**ACTION ITEM**.
Render the data below as a JSON list of strings with one string per line, skipping blank lines and leaving out the pictures.

**DATA LISTING**.
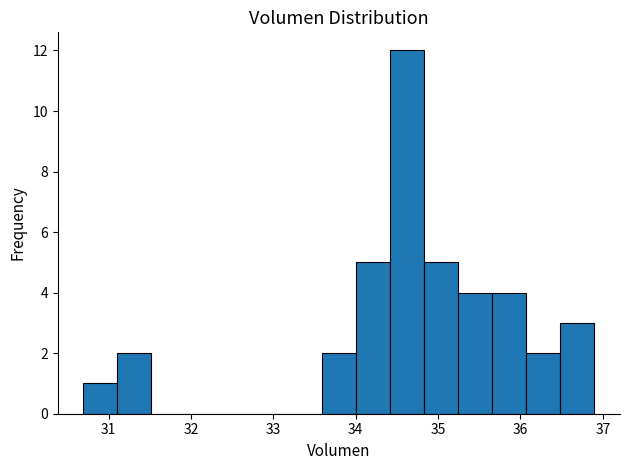

Reading left to right, list every bar in this chart as the range it spans on the x-axis followed by its height. Neither the bar edges nor the heights are printed on the chart, so give them approximately, as read against the axes.

30.7 to 31.1: 1
31.1 to 31.5: 2
31.5 to 31.9: 0
31.9 to 32.3: 0
32.3 to 32.8: 0
32.8 to 33.2: 0
33.2 to 33.6: 0
33.6 to 34.0: 2
34.0 to 34.4: 5
34.4 to 34.8: 12
34.8 to 35.2: 5
35.2 to 35.7: 4
35.7 to 36.1: 4
36.1 to 36.5: 2
36.5 to 36.9: 3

**WRITTEN ANSWER**.
[
  "Reading left to right, list every bar in this chart as the range it spans on the x-axis followed by its height. Neither the bar edges nor the heights are printed on the chart, so give them approximately, as read against the axes.",
  "30.7 to 31.1: 1",
  "31.1 to 31.5: 2",
  "31.5 to 31.9: 0",
  "31.9 to 32.3: 0",
  "32.3 to 32.8: 0",
  "32.8 to 33.2: 0",
  "33.2 to 33.6: 0",
  "33.6 to 34.0: 2",
  "34.0 to 34.4: 5",
  "34.4 to 34.8: 12",
  "34.8 to 35.2: 5",
  "35.2 to 35.7: 4",
  "35.7 to 36.1: 4",
  "36.1 to 36.5: 2",
  "36.5 to 36.9: 3"
]